■ Source extract ■
• • • • • • •
WWI and WWII - Riley Murray and Frances Schwab Murray
We were asked to write about the people’s reaction to World War I and II ending. I think people’s reaction to wars ending is the same, regardless of whatever kind it is. Some folks it’s joy and merry-making; others it’s sadness and tears for those boys who won’t come back. Emporium and Cameron County had their share. We had our own brand of celebration, it’s hard to explain, but people went wild with joy, celebrated in every way that was possible. The railroad engines cut loose with whistles, the church and school bells really rang out, and we had lots of bells to ring in those days. Anyone who had a gun joined in making noise, the rest of us yelled and sang until our voice was gone. Emporium had its parade, but on a much smaller scale than the ones you have seen on the TV.
Service Star Women - Frances Schwab Murray
Mrs. Ceil Husted, Mrs. Florence McWilliams and myself, Frances Murray, met at a party in August 1943. All three of us had our sons in the service. Naturally, our talk was of the war. We stayed until all hours, long after everyone else had gone, discussing ways in which we could be of some help to our servicemen. We knew a lot of boys were stranded here in Emporium because they had taken the wrong train. Mrs. Husted thought we might contact the Pennsylvania Railroad and see what could be done. Perhaps we could serve coffee and sandwiches there. We decided we would need help, both in workers, money and place. Mrs. McWilliams and I went that next week to see Mrs. Minard, who granted us permission to use the Methodist Church Sunday school room for a get-together meeting, asking all servicemen’s mothers and wives to meet with us. We put an ad in the paper and on September 6, 1943, we had 29 women meet with us. We explained Mrs. Husted’s idea, all agreed it was a fine idea, promised to help if we could get permission to use the depot as a contact point for canteen. Officers were elected for one year. Mrs. Russel McQuay, President, Mrs. Earl Husted, Vice President, Mrs. Florence McWilliams, Secretary, Mrs. Riley Murray, Treasurer. Each member to pay $1 per year dues.
• • • • • • •
■ Extracted records ■
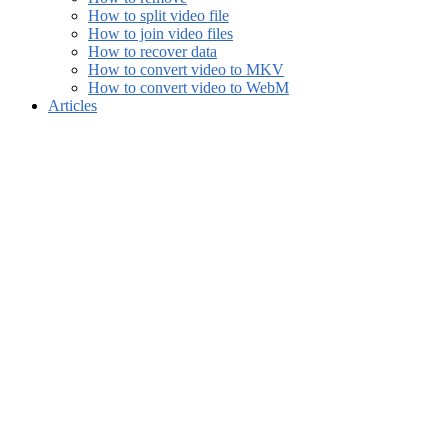
How to split video file
How to join video files
How to recover data
How to convert video to MKV
How to convert video to WebM
Articles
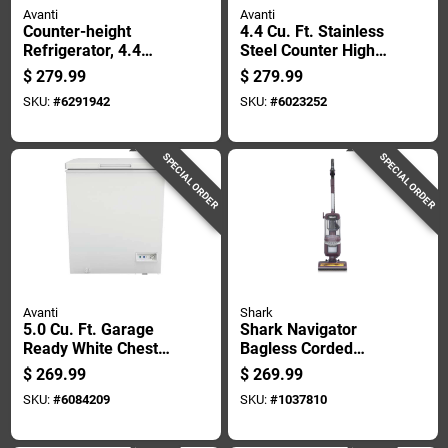
Avanti
Avanti
Counter-height
4.4 Cu. Ft. Stainless
Refrigerator, 4.4
Steel Counter High
Cubic Feet Capacity,
Refrigerator With
$
279.99
$
279.99
Compact Design
Freezer - Model
SKU:
#
6291942
SKU:
#
6023252
Rm4436ss
SPECIAL ORDER
SPECIAL ORDER
Avanti
Shark
5.0 Cu. Ft. Garage
Shark Navigator
Ready White Chest
Bagless Corded
Freezer - Model
Hepa Filter Upright
$
269.99
$
269.99
Cf5f0w
Vacuum
SKU:
#
6084209
SKU:
#
1037810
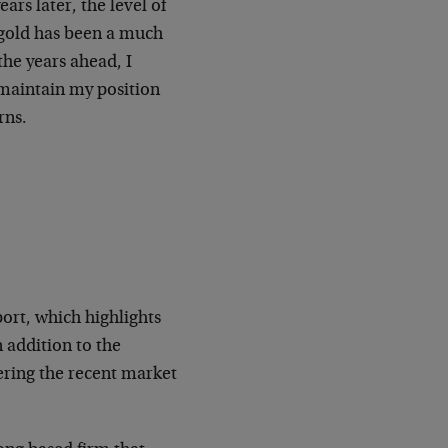
ars later, the level of
 gold has been a much
the years ahead, I
 maintain my position
rns.
rt, which highlights
 addition to the
ering the recent market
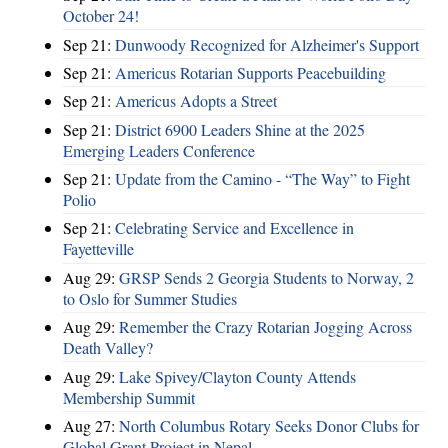
October 24!
Sep 21:
Dunwoody Recognized for Alzheimer's Support
Sep 21:
Americus Rotarian Supports Peacebuilding
Sep 21:
Americus Adopts a Street
Sep 21:
District 6900 Leaders Shine at the 2025
Emerging Leaders Conference
Sep 21:
Update from the Camino - “The Way” to Fight
Polio
Sep 21:
Celebrating Service and Excellence in
Fayetteville
Aug 29:
GRSP Sends 2 Georgia Students to Norway, 2
to Oslo for Summer Studies
Aug 29:
Remember the Crazy Rotarian Jogging Across
Death Valley?
Aug 29:
Lake Spivey/Clayton County Attends
Membership Summit
Aug 27:
North Columbus Rotary Seeks Donor Clubs for
Global Grant Project in Nepal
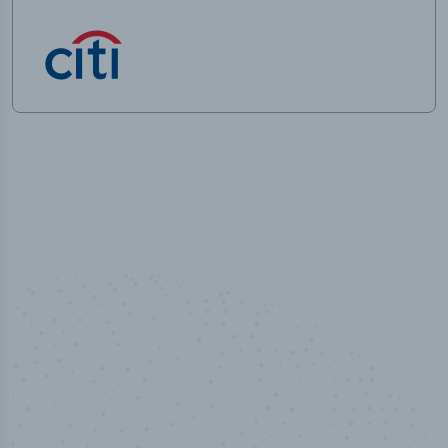
50,000
+
Industry titles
• • • • • • •
■ Task details ■
Copy word for word the passage of the Emporium wartime recollections that begins with the words containing "WWI and WWII" and ends with "seen on the TV.".

■ Expected answer ■
WWI and WWII - Riley Murray and Frances Schwab Murray
We were asked to write about the people’s reaction to World War I and II ending. I think people’s reaction to wars ending is the same, regardless of whatever kind it is. Some folks it’s joy and merry-making; others it’s sadness and tears for those boys who won’t come back. Emporium and Cameron County had their share. We had our own brand of celebration, it’s hard to explain, but people went wild with joy, celebrated in every way that was possible. The railroad engines cut loose with whistles, the church and school bells really rang out, and we had lots of bells to ring in those days. Anyone who had a gun joined in making noise, the rest of us yelled and sang until our voice was gone. Emporium had its parade, but on a much smaller scale than the ones you have seen on the TV.